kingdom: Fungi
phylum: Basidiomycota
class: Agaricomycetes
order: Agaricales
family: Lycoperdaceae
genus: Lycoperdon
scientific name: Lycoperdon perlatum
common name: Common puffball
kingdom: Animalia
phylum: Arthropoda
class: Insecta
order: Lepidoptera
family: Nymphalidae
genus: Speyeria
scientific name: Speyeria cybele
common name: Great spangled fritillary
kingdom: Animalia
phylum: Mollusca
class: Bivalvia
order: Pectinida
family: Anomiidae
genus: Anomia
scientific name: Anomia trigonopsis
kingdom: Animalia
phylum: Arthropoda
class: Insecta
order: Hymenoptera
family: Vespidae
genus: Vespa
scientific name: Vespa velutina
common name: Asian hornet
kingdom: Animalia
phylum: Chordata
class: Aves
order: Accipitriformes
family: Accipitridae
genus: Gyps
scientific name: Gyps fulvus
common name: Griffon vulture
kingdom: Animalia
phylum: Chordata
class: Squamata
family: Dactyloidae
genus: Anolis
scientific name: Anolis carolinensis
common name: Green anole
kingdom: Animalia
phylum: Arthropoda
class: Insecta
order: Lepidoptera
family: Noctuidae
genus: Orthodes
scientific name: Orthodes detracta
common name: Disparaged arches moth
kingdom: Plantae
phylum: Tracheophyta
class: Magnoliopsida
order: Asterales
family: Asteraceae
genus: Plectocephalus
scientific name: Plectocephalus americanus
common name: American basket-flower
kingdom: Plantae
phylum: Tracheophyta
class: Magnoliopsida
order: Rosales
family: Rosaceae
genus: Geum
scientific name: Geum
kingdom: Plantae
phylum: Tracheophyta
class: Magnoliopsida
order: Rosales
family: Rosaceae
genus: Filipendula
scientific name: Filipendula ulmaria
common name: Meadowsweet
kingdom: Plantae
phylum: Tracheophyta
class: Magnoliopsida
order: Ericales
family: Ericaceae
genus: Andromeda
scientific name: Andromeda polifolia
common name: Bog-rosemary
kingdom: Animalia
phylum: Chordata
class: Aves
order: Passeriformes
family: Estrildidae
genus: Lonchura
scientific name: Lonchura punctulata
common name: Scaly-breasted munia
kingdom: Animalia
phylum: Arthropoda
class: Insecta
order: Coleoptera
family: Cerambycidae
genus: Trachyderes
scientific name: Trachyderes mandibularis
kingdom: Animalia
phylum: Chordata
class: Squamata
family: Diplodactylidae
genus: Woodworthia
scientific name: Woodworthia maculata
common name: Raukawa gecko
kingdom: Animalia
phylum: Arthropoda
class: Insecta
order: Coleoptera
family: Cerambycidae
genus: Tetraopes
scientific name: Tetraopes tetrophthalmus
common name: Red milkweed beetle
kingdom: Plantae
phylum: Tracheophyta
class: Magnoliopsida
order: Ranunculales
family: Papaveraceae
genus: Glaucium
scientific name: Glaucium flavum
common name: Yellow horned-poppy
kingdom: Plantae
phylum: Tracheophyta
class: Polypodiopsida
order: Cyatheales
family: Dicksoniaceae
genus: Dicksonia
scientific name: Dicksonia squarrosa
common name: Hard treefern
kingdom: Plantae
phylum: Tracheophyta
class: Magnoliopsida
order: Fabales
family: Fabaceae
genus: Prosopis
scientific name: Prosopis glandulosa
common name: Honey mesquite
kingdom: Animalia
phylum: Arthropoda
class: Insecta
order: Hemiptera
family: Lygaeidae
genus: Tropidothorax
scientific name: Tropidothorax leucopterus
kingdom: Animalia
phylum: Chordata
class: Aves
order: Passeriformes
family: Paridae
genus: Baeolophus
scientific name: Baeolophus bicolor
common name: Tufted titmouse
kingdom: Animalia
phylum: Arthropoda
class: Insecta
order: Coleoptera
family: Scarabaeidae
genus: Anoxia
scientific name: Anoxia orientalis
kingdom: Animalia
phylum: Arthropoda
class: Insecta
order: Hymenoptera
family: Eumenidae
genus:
■ ■ ■ ■ ■
Please convert the whole listing above into a JSON list of strings, with one string per line and blank lines omitted.

### ANSWER IN FULL
[
  "kingdom: Fungi",
  "phylum: Basidiomycota",
  "class: Agaricomycetes",
  "order: Agaricales",
  "family: Lycoperdaceae",
  "genus: Lycoperdon",
  "scientific name: Lycoperdon perlatum",
  "common name: Common puffball",
  "kingdom: Animalia",
  "phylum: Arthropoda",
  "class: Insecta",
  "order: Lepidoptera",
  "family: Nymphalidae",
  "genus: Speyeria",
  "scientific name: Speyeria cybele",
  "common name: Great spangled fritillary",
  "kingdom: Animalia",
  "phylum: Mollusca",
  "class: Bivalvia",
  "order: Pectinida",
  "family: Anomiidae",
  "genus: Anomia",
  "scientific name: Anomia trigonopsis",
  "kingdom: Animalia",
  "phylum: Arthropoda",
  "class: Insecta",
  "order: Hymenoptera",
  "family: Vespidae",
  "genus: Vespa",
  "scientific name: Vespa velutina",
  "common name: Asian hornet",
  "kingdom: Animalia",
  "phylum: Chordata",
  "class: Aves",
  "order: Accipitriformes",
  "family: Accipitridae",
  "genus: Gyps",
  "scientific name: Gyps fulvus",
  "common name: Griffon vulture",
  "kingdom: Animalia",
  "phylum: Chordata",
  "class: Squamata",
  "family: Dactyloidae",
  "genus: Anolis",
  "scientific name: Anolis carolinensis",
  "common name: Green anole",
  "kingdom: Animalia",
  "phylum: Arthropoda",
  "class: Insecta",
  "order: Lepidoptera",
  "family: Noctuidae",
  "genus: Orthodes",
  "scientific name: Orthodes detracta",
  "common name: Disparaged arches moth",
  "kingdom: Plantae",
  "phylum: Tracheophyta",
  "class: Magnoliopsida",
  "order: Asterales",
  "family: Asteraceae",
  "genus: Plectocephalus",
  "scientific name: Plectocephalus americanus",
  "common name: American basket-flower",
  "kingdom: Plantae",
  "phylum: Tracheophyta",
  "class: Magnoliopsida",
  "order: Rosales",
  "family: Rosaceae",
  "genus: Geum",
  "scientific name: Geum",
  "kingdom: Plantae",
  "phylum: Tracheophyta",
  "class: Magnoliopsida",
  "order: Rosales",
  "family: Rosaceae",
  "genus: Filipendula",
  "scientific name: Filipendula ulmaria",
  "common name: Meadowsweet",
  "kingdom: Plantae",
  "phylum: Tracheophyta",
  "class: Magnoliopsida",
  "order: Ericales",
  "family: Ericaceae",
  "genus: Andromeda",
  "scientific name: Andromeda polifolia",
  "common name: Bog-rosemary",
  "kingdom: Animalia",
  "phylum: Chordata",
  "class: Aves",
  "order: Passeriformes",
  "family: Estrildidae",
  "genus: Lonchura",
  "scientific name: Lonchura punctulata",
  "common name: Scaly-breasted munia",
  "kingdom: Animalia",
  "phylum: Arthropoda",
  "class: Insecta",
  "order: Coleoptera",
  "family: Cerambycidae",
  "genus: Trachyderes",
  "scientific name: Trachyderes mandibularis",
  "kingdom: Animalia",
  "phylum: Chordata",
  "class: Squamata",
  "family: Diplodactylidae",
  "genus: Woodworthia",
  "scientific name: Woodworthia maculata",
  "common name: Raukawa gecko",
  "kingdom: Animalia",
  "phylum: Arthropoda",
  "class: Insecta",
  "order: Coleoptera",
  "family: Cerambycidae",
  "genus: Tetraopes",
  "scientific name: Tetraopes tetrophthalmus",
  "common name: Red milkweed beetle",
  "kingdom: Plantae",
  "phylum: Tracheophyta",
  "class: Magnoliopsida",
  "order: Ranunculales",
  "family: Papaveraceae",
  "genus: Glaucium",
  "scientific name: Glaucium flavum",
  "common name: Yellow horned-poppy",
  "kingdom: Plantae",
  "phylum: Tracheophyta",
  "class: Polypodiopsida",
  "order: Cyatheales",
  "family: Dicksoniaceae",
  "genus: Dicksonia",
  "scientific name: Dicksonia squarrosa",
  "common name: Hard treefern",
  "kingdom: Plantae",
  "phylum: Tracheophyta",
  "class: Magnoliopsida",
  "order: Fabales",
  "family: Fabaceae",
  "genus: Prosopis",
  "scientific name: Prosopis glandulosa",
  "common name: Honey mesquite",
  "kingdom: Animalia",
  "phylum: Arthropoda",
  "class: Insecta",
  "order: Hemiptera",
  "family: Lygaeidae",
  "genus: Tropidothorax",
  "scientific name: Tropidothorax leucopterus",
  "kingdom: Animalia",
  "phylum: Chordata",
  "class: Aves",
  "order: Passeriformes",
  "family: Paridae",
  "genus: Baeolophus",
  "scientific name: Baeolophus bicolor",
  "common name: Tufted titmouse",
  "kingdom: Animalia",
  "phylum: Arthropoda",
  "class: Insecta",
  "order: Coleoptera",
  "family: Scarabaeidae",
  "genus: Anoxia",
  "scientific name: Anoxia orientalis",
  "kingdom: Animalia",
  "phylum: Arthropoda",
  "class: Insecta",
  "order: Hymenoptera",
  "family: Eumenidae",
  "genus:"
]